In general, subqueries have better performance due to pre-filtering of data before the outer query. Joins query entire tables first before filtering.
Pros and Cons of Subqueries vs Joins
Pros of Subqueries:
- Encapsulate query logic easily
- Pre-filter data before outer query
- Aggregate subquery table once
- Can be written as correlated subquery
- Easy to maintain without affecting external query
Cons of Subqueries:
- Overuse can reduce readability
- Nested subqueries may reduce performance
- Not optimized by SQL engine as much as joins
Pros of Joins:
- SQL engine handles optimization well
- Joins multiple tables easily
- Can retrieve multiple columns smoothly
- Required when data from all tables is needed
Cons of Joins:
- Complex queries with many table joins
- Increases load when joining large tables
- Duplicate data in result set requires DISTINCT
For highly complex data analysis – joins are often better. For focused filtering scenarios – subqueries have an edge. Based on query needs and data sizes – the right approach must be evaluated.

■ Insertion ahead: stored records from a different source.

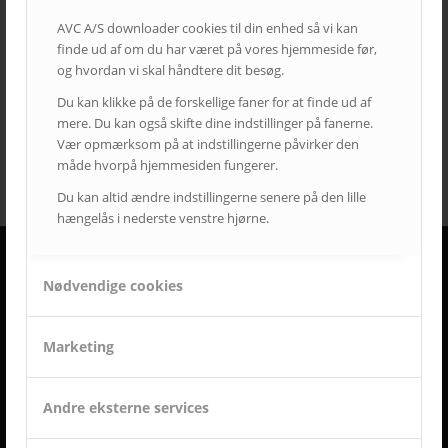
LEDskærme
lyd
lærred
mødelokaler
nyt om AVC
AVC A/S downloader cookies til din enhed så vi kan
finde ud af om du har været på vores hjemmeside før,
Portrait
projektor
rumstyring
samsung
service
og hvordan vi skal håndtere dit besøg.
Service case
skype for business
skærmvæg
Du kan klikke på de forskellige faner for at finde ud af
streaming løsninger
touchskærm
trådløs deling
mere. Du kan også skifte dine indstillinger på fanerne.
undervisning
videokonference
yealink
Vær opmærksom på at indstillingerne påvirker den
måde hvorpå hjemmesiden fungerer.
Du kan altid ændre indstillingerne senere på den lille
hængelås i nederste venstre hjørne.
Nødvendige cookies
DERFOR SKAL AVC VÆRE DIN LEVERANDØR
• Vi går all in på en god dialog og et godt samarbejde.
• Vi lytter og har fokus på din virksomhed og Jeres behov.
Marketing
• Vi er AV-begejstrede og innovative.
• Vi er udviklings- og kvalitetsorienterede.
• Vi er vedholdende og følger altid opgaven helt til dørs.
Andre eksterne services
• Vi er ansvarsbevidste og følger op på løsningen.
• Vi tilbyder dig Danmarks bedste service & support.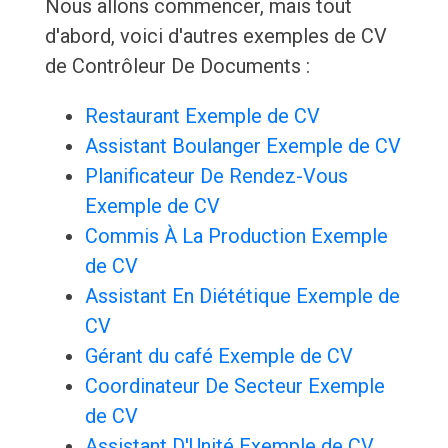
Nous allons commencer, mais tout
d'abord, voici d'autres exemples de CV
de Contrôleur De Documents :
Restaurant Exemple de CV
Assistant Boulanger Exemple de CV
Planificateur De Rendez-Vous
Exemple de CV
Commis À La Production Exemple
de CV
Assistant En Diététique Exemple de
CV
Gérant du café Exemple de CV
Coordinateur De Secteur Exemple
de CV
Assistant D'Unité Exemple de CV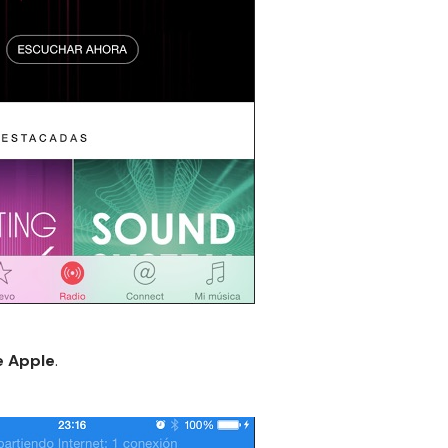
e Apple
.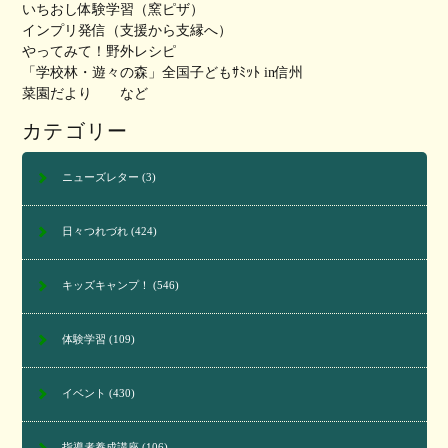
いちおし体験学習（窯ピザ）
インプリ発信（支援から支縁へ）
やってみて！野外レシピ
「学校林・遊々の森」全国子どもｻﾐｯﾄ in信州
菜園だより など
カテゴリー
ニューズレター
(3)
日々つれづれ
(424)
キッズキャンプ！
(546)
体験学習
(109)
イベント
(430)
指導者養成講座
(106)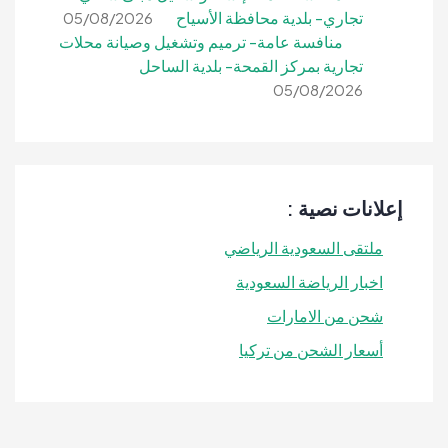
تجاري- بلدية محافظة الأسياح
05/08/2026
منافسة عامة- ترميم وتشغيل وصيانة محلات
تجارية بمركز القمحة- بلدية الساحل
05/08/2026
إعلانات نصية :
ملتقى السعودية الرياضي
اخبار الرياضة السعودية
شحن من الامارات
أسعار الشحن من تركيا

Optimizing Subquery Performance
When using subqueries – especially nested ones – SQL performance can take a hit. Here are some best practices to write efficient subqueries:
-
Limit subquery table size – Filter records before joins inside subquery using WHERE clause to reduce table size drastically. Apply indexes if needed.
-
Use EXISTS/NOT EXISTS – Checking for existence of rows with EXISTS speeds up performance compared to IN/NOT IN.
-
Materialize subquery results – Store filtered subquery output in temp table first, then query outer table. Improves readability also.
-
Unnest nested subqueries – Try to simplify queries to avoid very deep nesting which causes higher resource usage.
-
Use correlated subquery – Passing outer table values inside subquery improves performance as subquery executes only for matching rows.
-
Compare execution plans – Check the explain plan of joins vs subqueries to identify and optimize slow operations.
Following these best practices will ensure high performance subqueries in MySQL.
Conclusion
In summary, subqueries provide a powerful way to filter and analyze MySQL data flexibly:
- Subqueries can be used in WHERE clause for conditional filtering
- Various types of subqueries help handle different use cases
- When optimized right, subqueries can outperform joins in many scenarios
- But joins are still better suited for complex multi-table data analysis
I hope this guide gave you a comprehensive overview of using subqueries in MySQL WHERE clause like a pro developer!